Even as those childhood days grew further and further away, Tsukimi’s love and obsession with jellyfish never faded. Instead, it fuels and drives her entire life as she resigns herself to single life at the Amamizukan – a retro building dubbed the “nunnery” where many other like-minded, home-bodied women have congregated to live out their single lives together, obsessing over their own passions (some of which include elderly men, trains, and kimonos, just to name a few). As a result of their obsessions, the women of Amamizukan are all very anti-men and those they dub “stylish” and find themselves unable to interact with the general population as a result.

However, one evening, Tsukimi notices two jellyfish being kept in an aquarium together, and these two species can’t be housed together; otherwise, one of them will die. Tsukimi does her best to explain this to the store clerk, but because the clerk is a man and a stylish, Tsukimi struggles to communicate with him. A stylish woman comes by and helps Tsukimi rescue the jellyfish by chance. Though the woman is a stylish, she is allowed into the sacred nunnery because she isn’t a man. Throughout the evening, Tsukimi realizes even though her new friend Kuranosuke Koibuchi is a stylish, she is still a good person and even finds herself drawn to her beauty because she looks like a princess – something Tsukimi herself feels she could never be.

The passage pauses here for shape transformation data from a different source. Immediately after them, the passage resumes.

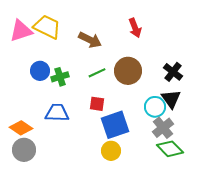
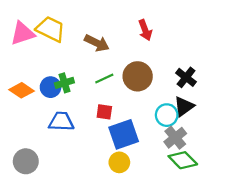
blue circle: (40, 71) -> (51, 87), moved
black triangle: (171, 99) -> (184, 106), turned 30
orange diamond: (21, 128) -> (21, 90), moved

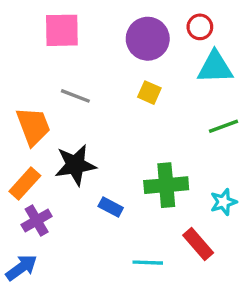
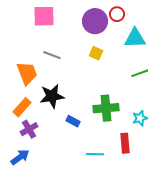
red circle: (200, 27) -> (117, 14), moved
red rectangle: (198, 244) -> (125, 143), turned 36

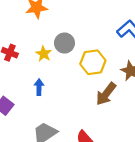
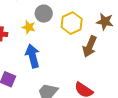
blue arrow: (39, 87) -> (32, 56), size x1.6

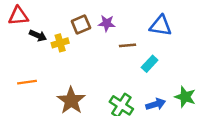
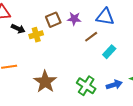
blue triangle: (161, 26) -> (105, 17), moved
brown line: (127, 45) -> (91, 37), turned -32

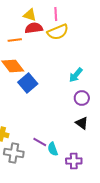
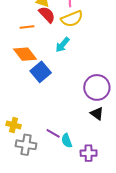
red semicircle: (34, 28) -> (47, 15), turned 54
cyan arrow: (76, 75) -> (63, 45), moved
purple circle: (82, 98) -> (97, 87), size x1.6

The next day, though, it is revealed that Kuranosuke is actually a man who cross-dresses as a way to escape his family’s political background. To protect her place in Amamizukan and maintain her new friendship, Tsukimi tells all of her fellow nuns that Kuranosuke is a woman. Even with her own position at Amamizukan protected, the entirety of the building and the neighborhood itself is under threat by large corporations seeking to buy out the land to build hotels and stores in its place. Having fallen in love with Amamizukan and the residents there, Kuranosuke enlists the help of all the women of Amamizukan to create a fashion line based on Tsukimi’s jellyfish illustrations so they can make up the funds needed to buy up the building before it is sold.